Still, the employer had to make the decision, so the worker's well-being was left to the whims of the boss.

Enrollment Limits. The current MSA law limits enrollment in two ways, each of which restricts the market differently.

  • The program is available only to small groups and the self-employed.

  • The total number of enrollees is limited to 750,000.

Although the 750,000 limit has not been approached, its presence has restricted the program in important ways. It has kept the biggest players such as Chase Manhattan Bank and Prudential Insurance out of the market. They chose not to develop products for so limited a market. While this has been a blessing for smaller and newer insurance companies, they have less market presence and clout than the big companies. Public awareness has suffered as a result.

The small group market is the toughest and most volatile in the health insurance business. For example:

  • Small employers are not innovators when it comes to employee benefits.

  • They lack the time and expertise to evaluate new benefits.

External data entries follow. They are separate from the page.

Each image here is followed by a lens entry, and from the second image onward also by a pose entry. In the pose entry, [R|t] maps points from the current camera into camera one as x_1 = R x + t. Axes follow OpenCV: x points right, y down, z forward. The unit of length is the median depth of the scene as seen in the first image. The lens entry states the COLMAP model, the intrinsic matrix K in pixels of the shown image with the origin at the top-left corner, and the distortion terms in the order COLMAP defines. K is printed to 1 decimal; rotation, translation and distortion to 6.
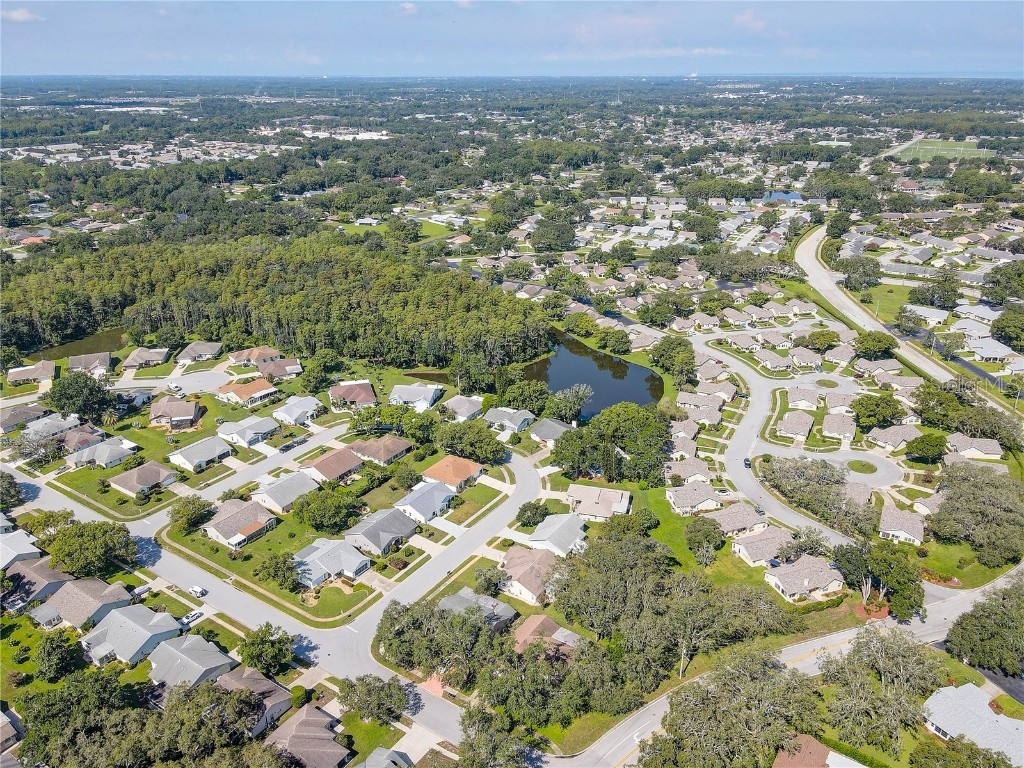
lens RADIAL K [[750.4, 0, 512.0], [0, 750.4, 384.0], [0, 0, 1]] dist [0.007049, 0.019930]
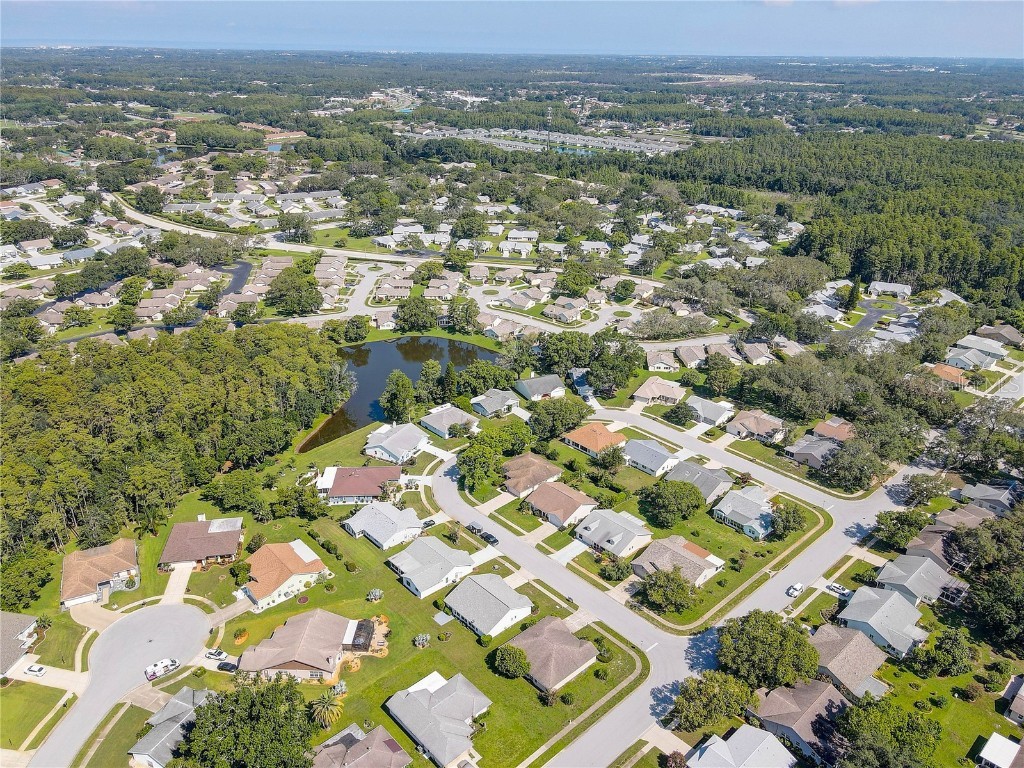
lens RADIAL K [[750.4, 0, 512.0], [0, 750.4, 384.0], [0, 0, 1]] dist [0.007049, 0.019930]
pose [[0.238761, -0.395791, 0.886760, -0.851024], [0.361909, 0.883650, 0.296958, -0.255161], [-0.901119, 0.250025, 0.354222, 0.624115]]
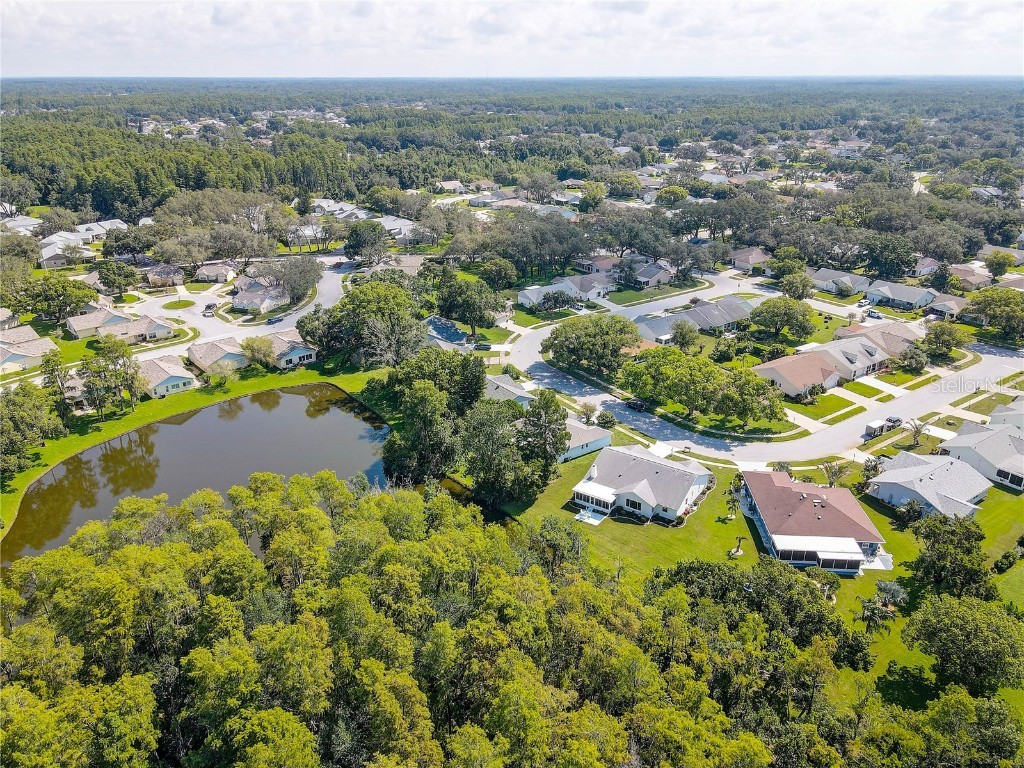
lens RADIAL K [[750.4, 0, 512.0], [0, 750.4, 384.0], [0, 0, 1]] dist [0.007049, 0.019930]
pose [[-0.932668, -0.133554, 0.335103, -0.205109], [0.144040, 0.713798, 0.685379, -0.343952], [-0.330731, 0.687499, -0.646500, 1.347125]]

  • They lack the human resources staff needed to look for ways to make their benefits more efficient or to explain a new program to employees.

Limiting sales to 750,000 and to small companies or individuals is doubly damaging. It restricts the program to the hardest-to-serve market segment - and the one with the fewest resources. Plus, it is redundant. If the program is restricted to 750,000 account holders, why should it also be restricted to small employers?